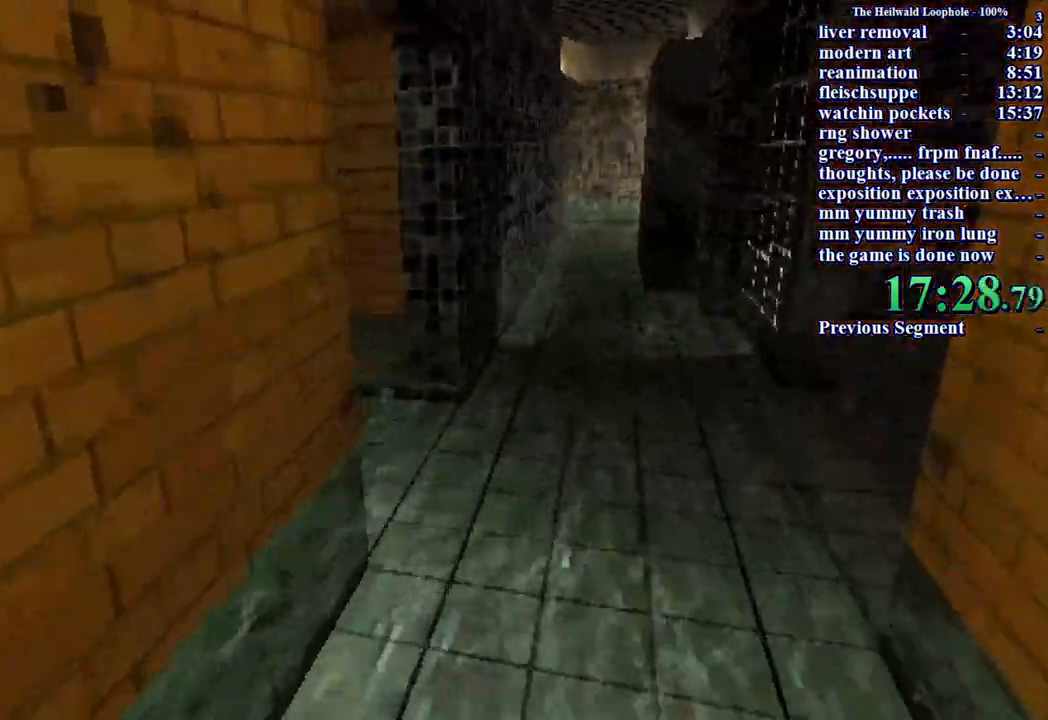
{"keys": ["d", "shift", "w"], "mouse": [], "events": []}
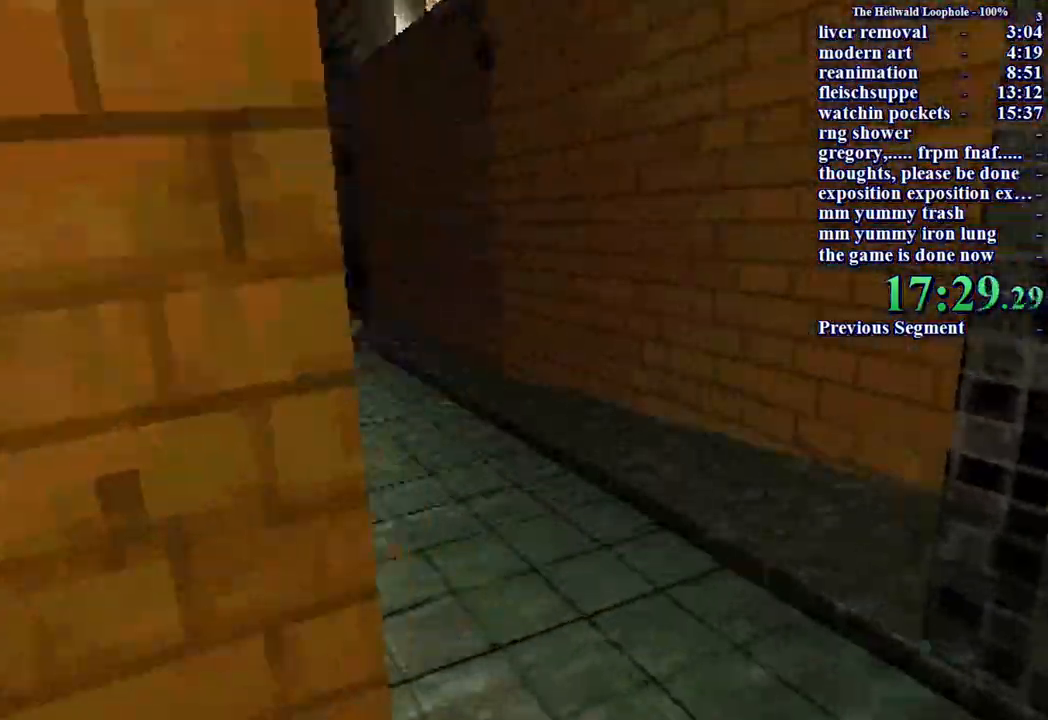
{"keys": ["shift", "w"], "mouse": [], "events": [[133, "d", "up"]]}
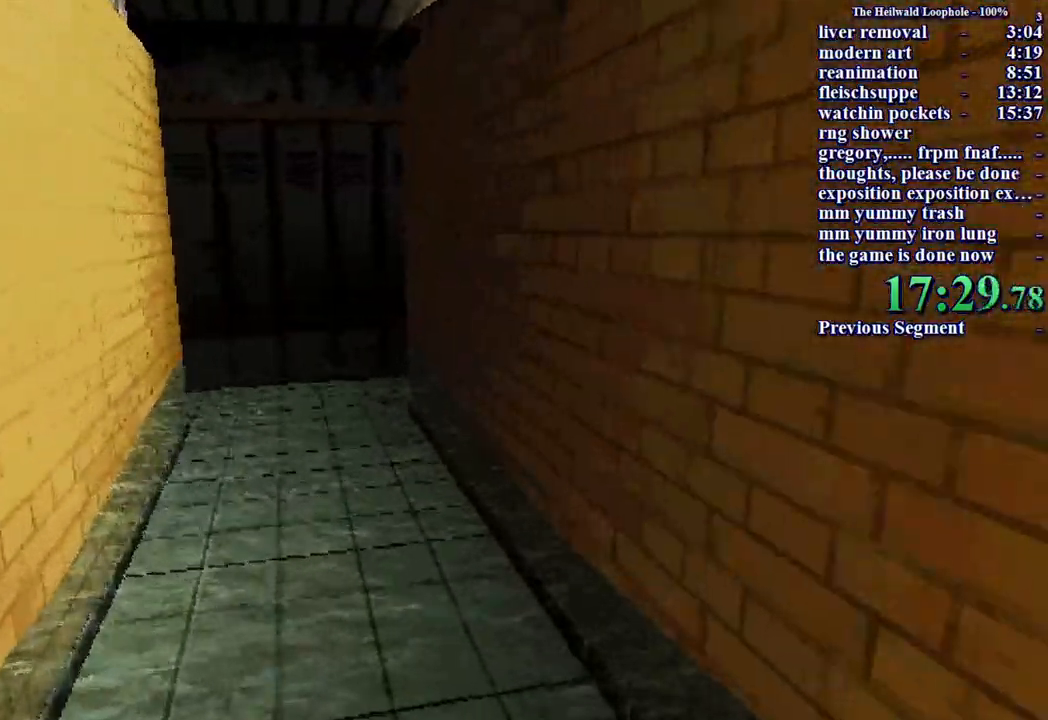
{"keys": ["a", "shift", "w"], "mouse": [], "events": [[283, "a", "down"]]}
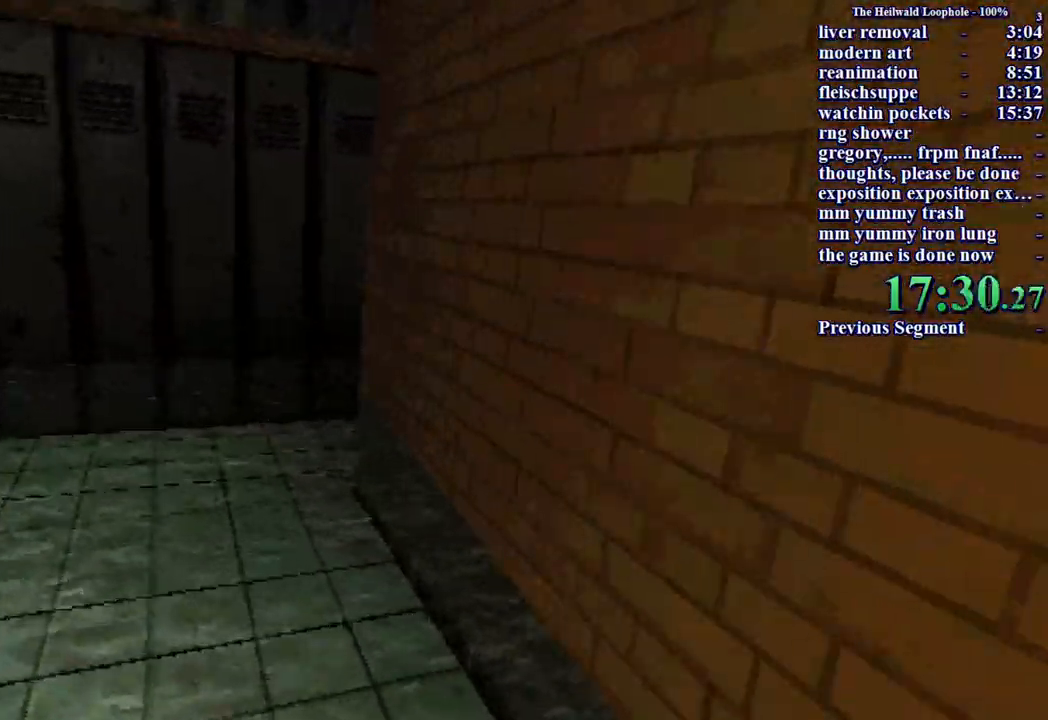
{"keys": ["shift", "w"], "mouse": [], "events": [[350, "a", "up"]]}
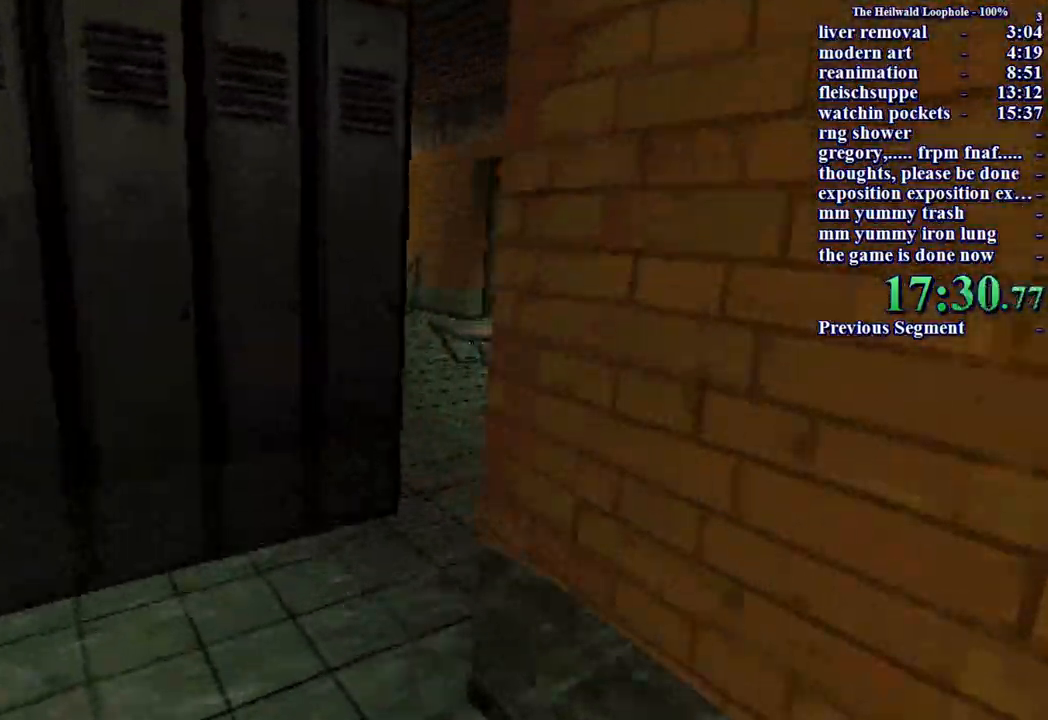
{"keys": ["d", "shift", "w"], "mouse": [], "events": [[467, "d", "down"]]}
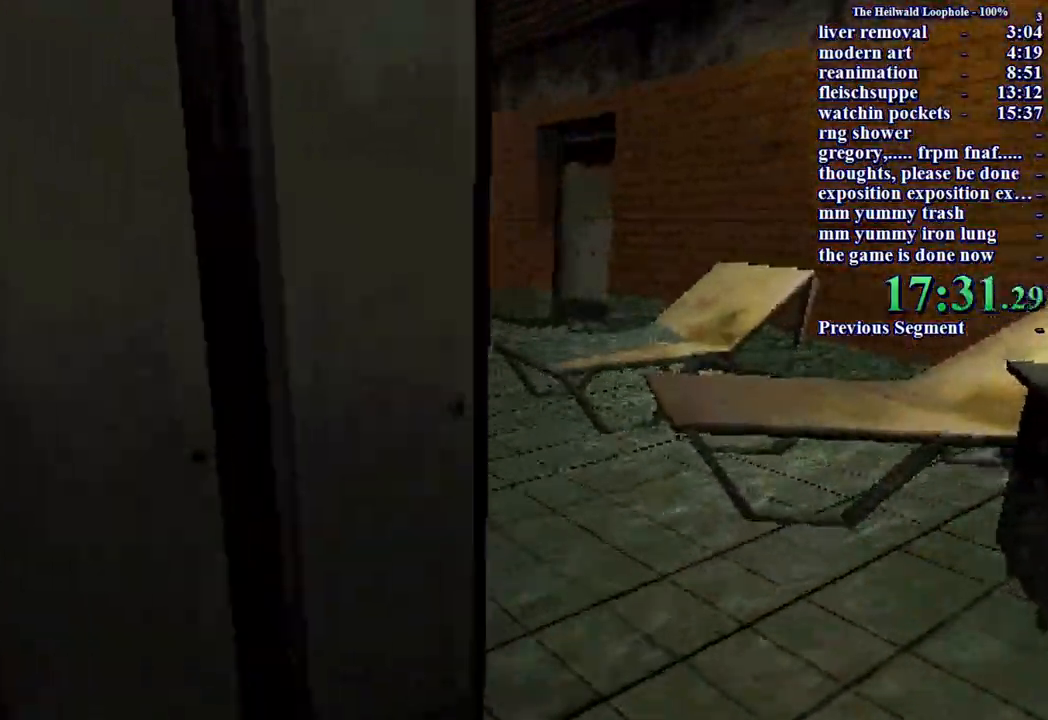
{"keys": ["shift", "w"], "mouse": [], "events": [[333, "d", "up"]]}
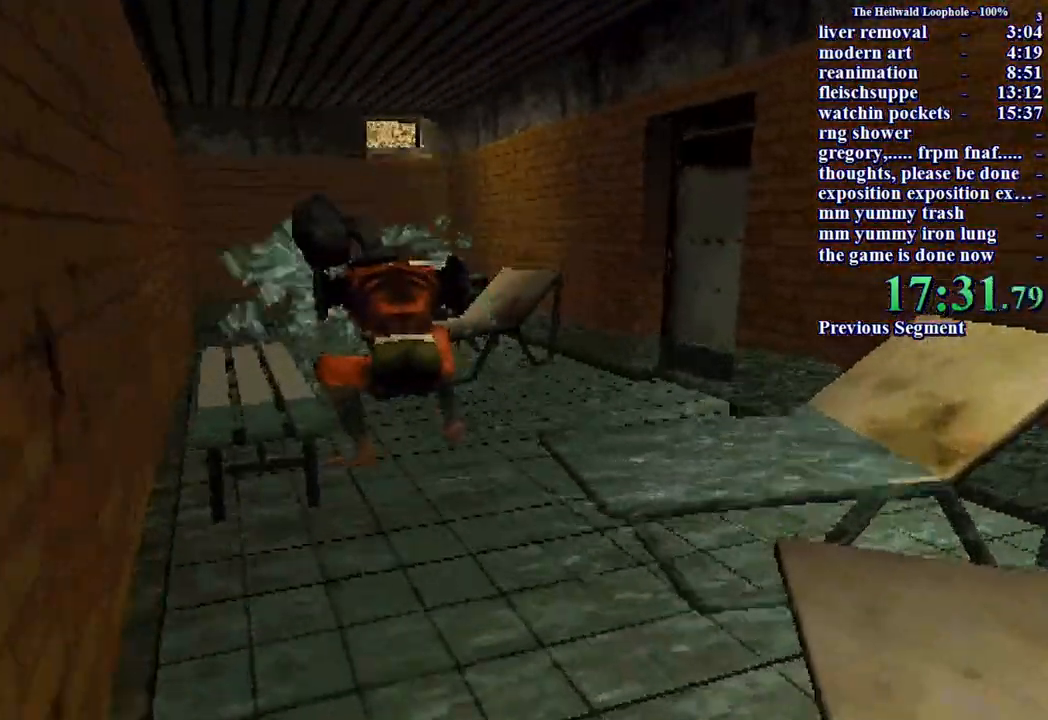
{"keys": ["shift", "w"], "mouse": [], "events": []}
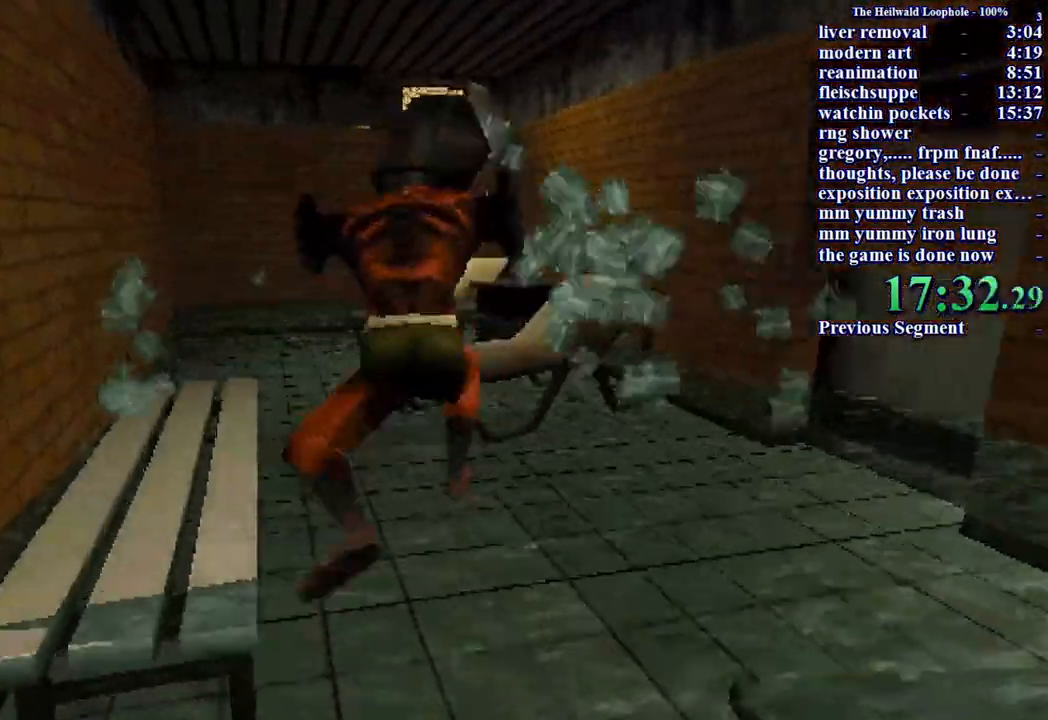
{"keys": ["shift", "w"], "mouse": [], "events": []}
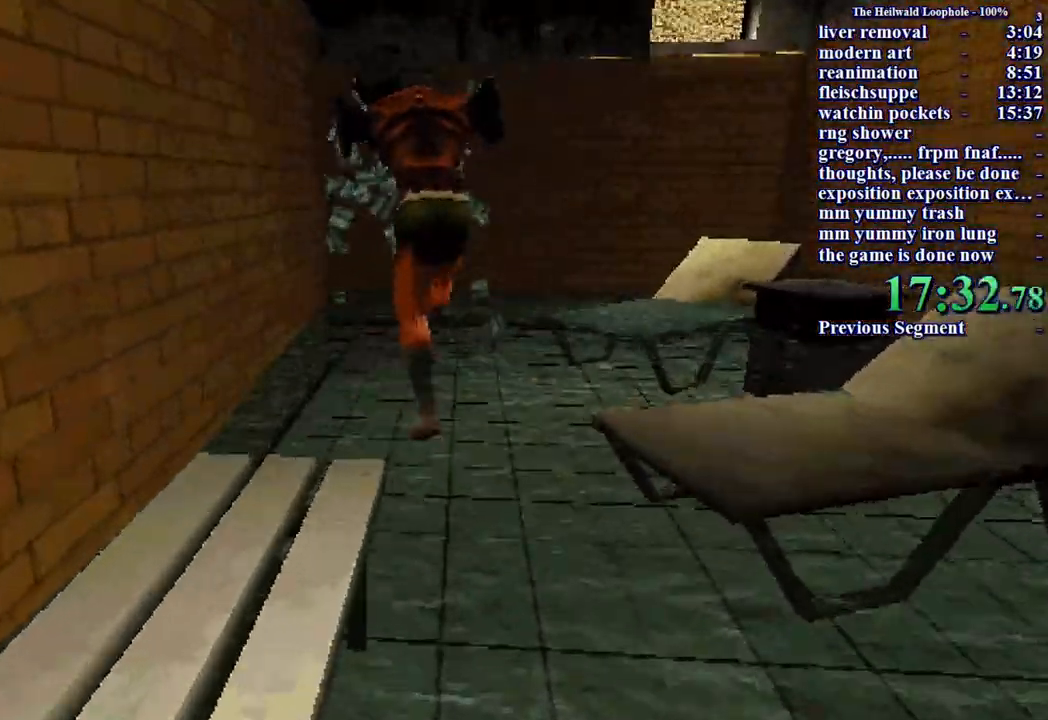
{"keys": ["shift", "w"], "mouse": [], "events": []}
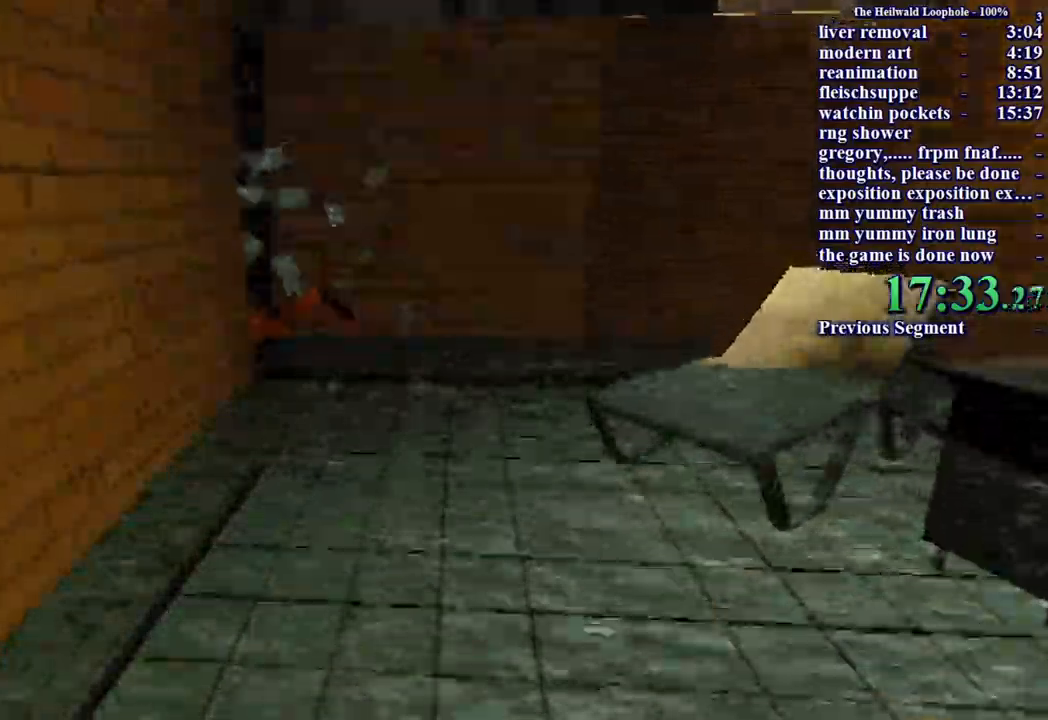
{"keys": ["d", "shift", "w"], "mouse": [], "events": [[250, "d", "down"]]}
========
§ Try it: Pictures aren't part of the copy; return each record above exactly.

§ Result for this exercise:
{"keys": ["d", "shift", "w"], "mouse": [], "events": []}
{"keys": ["shift", "w"], "mouse": [], "events": [[133, "d", "up"]]}
{"keys": ["a", "shift", "w"], "mouse": [], "events": [[283, "a", "down"]]}
{"keys": ["shift", "w"], "mouse": [], "events": [[350, "a", "up"]]}
{"keys": ["d", "shift", "w"], "mouse": [], "events": [[467, "d", "down"]]}
{"keys": ["shift", "w"], "mouse": [], "events": [[333, "d", "up"]]}
{"keys": ["shift", "w"], "mouse": [], "events": []}
{"keys": ["shift", "w"], "mouse": [], "events": []}
{"keys": ["shift", "w"], "mouse": [], "events": []}
{"keys": ["d", "shift", "w"], "mouse": [], "events": [[250, "d", "down"]]}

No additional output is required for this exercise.